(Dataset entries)
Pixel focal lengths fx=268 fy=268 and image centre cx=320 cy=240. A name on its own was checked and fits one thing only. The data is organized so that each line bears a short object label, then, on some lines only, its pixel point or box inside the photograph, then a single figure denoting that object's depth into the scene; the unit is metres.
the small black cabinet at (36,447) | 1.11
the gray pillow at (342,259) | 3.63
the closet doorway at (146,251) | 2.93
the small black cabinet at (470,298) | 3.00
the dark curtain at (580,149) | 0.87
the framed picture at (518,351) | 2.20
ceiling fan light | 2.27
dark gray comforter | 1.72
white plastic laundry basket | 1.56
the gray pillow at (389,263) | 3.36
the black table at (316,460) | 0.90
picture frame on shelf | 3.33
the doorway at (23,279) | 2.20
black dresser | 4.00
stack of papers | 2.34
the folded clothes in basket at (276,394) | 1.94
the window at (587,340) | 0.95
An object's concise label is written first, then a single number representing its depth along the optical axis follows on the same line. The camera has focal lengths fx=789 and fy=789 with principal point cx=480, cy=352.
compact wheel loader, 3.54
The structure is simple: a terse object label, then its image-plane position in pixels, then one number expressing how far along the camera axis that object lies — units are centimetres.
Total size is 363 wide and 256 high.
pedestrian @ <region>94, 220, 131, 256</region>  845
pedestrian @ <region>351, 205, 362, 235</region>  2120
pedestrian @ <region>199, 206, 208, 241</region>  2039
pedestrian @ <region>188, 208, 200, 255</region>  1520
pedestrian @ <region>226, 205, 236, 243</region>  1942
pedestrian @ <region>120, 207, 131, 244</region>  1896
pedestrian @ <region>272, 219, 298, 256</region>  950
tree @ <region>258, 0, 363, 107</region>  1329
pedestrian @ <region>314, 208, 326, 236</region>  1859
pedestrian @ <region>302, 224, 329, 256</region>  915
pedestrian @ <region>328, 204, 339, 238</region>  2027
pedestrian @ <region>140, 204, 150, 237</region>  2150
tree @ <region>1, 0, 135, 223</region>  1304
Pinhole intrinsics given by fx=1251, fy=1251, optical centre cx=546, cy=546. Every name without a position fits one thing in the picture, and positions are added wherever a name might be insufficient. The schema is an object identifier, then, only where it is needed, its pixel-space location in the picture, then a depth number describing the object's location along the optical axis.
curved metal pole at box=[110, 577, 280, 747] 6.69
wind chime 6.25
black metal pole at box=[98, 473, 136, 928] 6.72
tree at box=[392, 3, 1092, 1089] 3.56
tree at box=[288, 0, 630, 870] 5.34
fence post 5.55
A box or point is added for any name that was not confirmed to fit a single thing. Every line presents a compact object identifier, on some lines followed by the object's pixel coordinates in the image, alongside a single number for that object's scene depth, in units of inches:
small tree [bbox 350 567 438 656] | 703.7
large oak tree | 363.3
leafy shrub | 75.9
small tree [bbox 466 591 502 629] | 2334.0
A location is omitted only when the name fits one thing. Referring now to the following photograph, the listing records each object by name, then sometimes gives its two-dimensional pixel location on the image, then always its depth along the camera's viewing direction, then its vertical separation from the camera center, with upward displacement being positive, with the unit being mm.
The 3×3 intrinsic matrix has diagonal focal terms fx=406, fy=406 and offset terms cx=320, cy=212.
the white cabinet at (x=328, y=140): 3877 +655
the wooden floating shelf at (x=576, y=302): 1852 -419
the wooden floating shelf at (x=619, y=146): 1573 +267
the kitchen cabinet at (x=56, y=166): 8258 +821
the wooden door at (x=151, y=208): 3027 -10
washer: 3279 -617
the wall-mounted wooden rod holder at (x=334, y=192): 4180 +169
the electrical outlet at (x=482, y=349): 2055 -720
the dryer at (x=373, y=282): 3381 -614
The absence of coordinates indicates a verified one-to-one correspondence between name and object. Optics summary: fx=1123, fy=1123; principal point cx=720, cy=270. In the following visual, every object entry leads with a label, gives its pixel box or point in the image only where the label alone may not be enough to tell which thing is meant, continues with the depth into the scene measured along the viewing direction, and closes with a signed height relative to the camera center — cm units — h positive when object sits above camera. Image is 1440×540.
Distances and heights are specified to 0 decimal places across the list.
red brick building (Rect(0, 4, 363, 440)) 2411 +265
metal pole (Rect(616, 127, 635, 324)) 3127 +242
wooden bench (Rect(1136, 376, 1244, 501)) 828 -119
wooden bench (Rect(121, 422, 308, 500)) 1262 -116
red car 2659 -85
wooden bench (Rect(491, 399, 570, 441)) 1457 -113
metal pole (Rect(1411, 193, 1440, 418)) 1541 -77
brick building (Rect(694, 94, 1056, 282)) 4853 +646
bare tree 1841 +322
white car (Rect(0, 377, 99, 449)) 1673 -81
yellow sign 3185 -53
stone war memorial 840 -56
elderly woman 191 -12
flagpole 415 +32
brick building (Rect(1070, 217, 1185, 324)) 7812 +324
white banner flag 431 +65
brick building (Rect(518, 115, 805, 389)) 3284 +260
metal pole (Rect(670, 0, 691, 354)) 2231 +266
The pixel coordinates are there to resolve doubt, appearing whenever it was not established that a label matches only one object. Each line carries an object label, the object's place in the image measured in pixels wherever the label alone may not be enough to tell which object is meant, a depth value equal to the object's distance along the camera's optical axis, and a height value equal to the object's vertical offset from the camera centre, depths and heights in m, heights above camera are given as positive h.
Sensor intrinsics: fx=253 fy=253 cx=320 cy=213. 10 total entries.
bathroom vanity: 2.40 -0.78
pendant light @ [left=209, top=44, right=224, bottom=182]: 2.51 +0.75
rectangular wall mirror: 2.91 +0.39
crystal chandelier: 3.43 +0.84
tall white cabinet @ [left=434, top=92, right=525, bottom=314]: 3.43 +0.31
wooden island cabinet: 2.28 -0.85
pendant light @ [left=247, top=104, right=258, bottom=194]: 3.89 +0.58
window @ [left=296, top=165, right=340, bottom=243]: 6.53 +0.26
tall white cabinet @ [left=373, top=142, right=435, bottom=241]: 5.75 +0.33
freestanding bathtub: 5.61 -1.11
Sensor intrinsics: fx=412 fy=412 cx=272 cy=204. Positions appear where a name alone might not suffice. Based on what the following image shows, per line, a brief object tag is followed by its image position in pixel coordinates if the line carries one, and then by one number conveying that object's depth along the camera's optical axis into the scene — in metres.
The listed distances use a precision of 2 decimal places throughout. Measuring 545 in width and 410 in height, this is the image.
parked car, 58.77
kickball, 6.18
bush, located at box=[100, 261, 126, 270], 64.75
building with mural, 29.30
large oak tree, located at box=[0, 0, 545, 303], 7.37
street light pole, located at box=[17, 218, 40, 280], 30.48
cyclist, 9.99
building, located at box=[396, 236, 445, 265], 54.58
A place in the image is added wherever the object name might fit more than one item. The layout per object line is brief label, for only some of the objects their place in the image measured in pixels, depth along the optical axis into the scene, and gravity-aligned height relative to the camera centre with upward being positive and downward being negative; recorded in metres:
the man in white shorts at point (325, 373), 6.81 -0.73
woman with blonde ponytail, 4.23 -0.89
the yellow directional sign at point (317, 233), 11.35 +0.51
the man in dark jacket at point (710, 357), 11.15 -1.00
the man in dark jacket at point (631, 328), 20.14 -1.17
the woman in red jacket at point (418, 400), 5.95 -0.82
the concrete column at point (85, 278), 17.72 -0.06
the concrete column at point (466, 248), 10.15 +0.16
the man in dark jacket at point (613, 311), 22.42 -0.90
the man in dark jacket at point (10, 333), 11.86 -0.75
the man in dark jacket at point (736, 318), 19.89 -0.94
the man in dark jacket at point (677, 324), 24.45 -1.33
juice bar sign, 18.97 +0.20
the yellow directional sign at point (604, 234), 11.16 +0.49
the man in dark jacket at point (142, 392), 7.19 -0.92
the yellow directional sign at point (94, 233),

*BRIEF*: In the records above, find each line that holds the word "meant"; copy all such lines.

*TASK SOLUTION*:
The absence of coordinates indicates a verified one-to-one correspondence between name and object. Optics summary: fx=1123, fy=1123; principal point cx=720, cy=270. In the following visual, every object entry leads with a label, gives its pixel box or point in the image only where the label alone may not be enough to tell which thing is meant, continues with the depth into the scene measured along the viewing direction, and closes with a signed height relative to the camera center — cm units — h positive when object sits above camera. Image is 1440×540.
The pixel coordinates are there to resolve doubt, appearing whenever it was not established that a label matches only one object. Each line carries an object label, the object's place in the image measured in pixels wherever the label alone may not be enough to tell which object is meant, a depth value equal to the object's distance along the camera's optical axis, and a height value equal to the object's vertical offset from the camera centre, depths and heights in m, heights above camera are given as positive h.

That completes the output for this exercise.